[Itemized modification records]
● ● ● ● ●

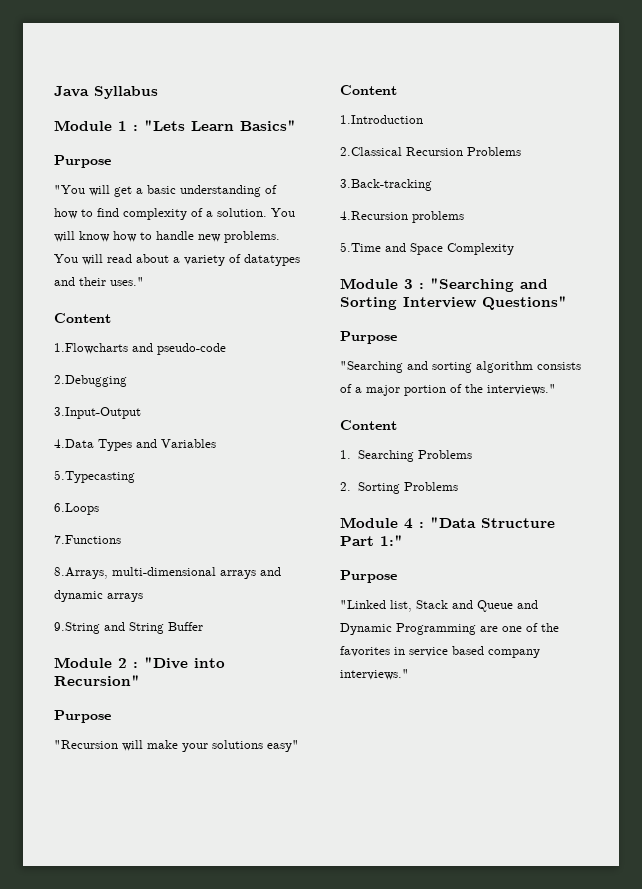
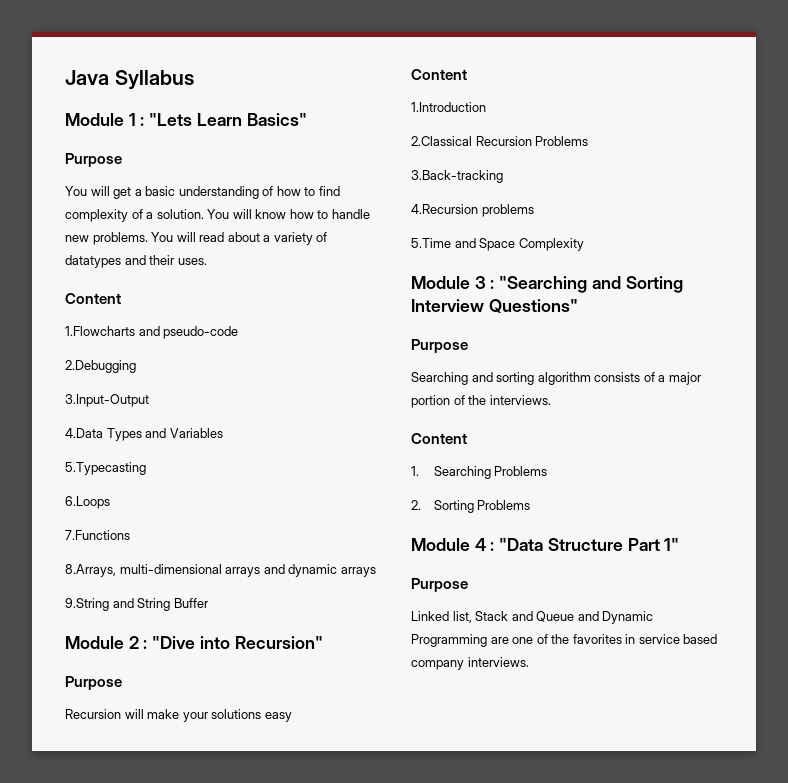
[54,185,85,194] "You -> [65,186,87,196] You
[110,277,144,286] uses." -> [177,258,207,265] uses.
[54,740,118,749] "Recursion -> [65,709,121,719] Recursion
[267,740,299,752] easy" -> [264,712,292,722] easy
[340,361,403,373] "Searching -> [411,372,468,385] Searching
[487,384,556,395] interviews." -> [489,395,551,405] interviews.
[380,535,403,546] [340,570,397,583] [340,600,386,609] 1:" // Purpose // "Linked -> [664,538,680,551] [411,578,468,592] [411,611,449,621] 1" // Purpose // Linked
[340,669,409,680] interviews." -> [467,657,529,667] interviews.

● ● ● ● ●

**Exercise goal**. Reproduce the records, all of them, word for word; omit the pictures.

**Result of the task**.
[54,185,85,194] "You -> [65,186,87,196] You
[110,277,144,286] uses." -> [177,258,207,265] uses.
[54,740,118,749] "Recursion -> [65,709,121,719] Recursion
[267,740,299,752] easy" -> [264,712,292,722] easy
[340,361,403,373] "Searching -> [411,372,468,385] Searching
[487,384,556,395] interviews." -> [489,395,551,405] interviews.
[380,535,403,546] [340,570,397,583] [340,600,386,609] 1:" // Purpose // "Linked -> [664,538,680,551] [411,578,468,592] [411,611,449,621] 1" // Purpose // Linked
[340,669,409,680] interviews." -> [467,657,529,667] interviews.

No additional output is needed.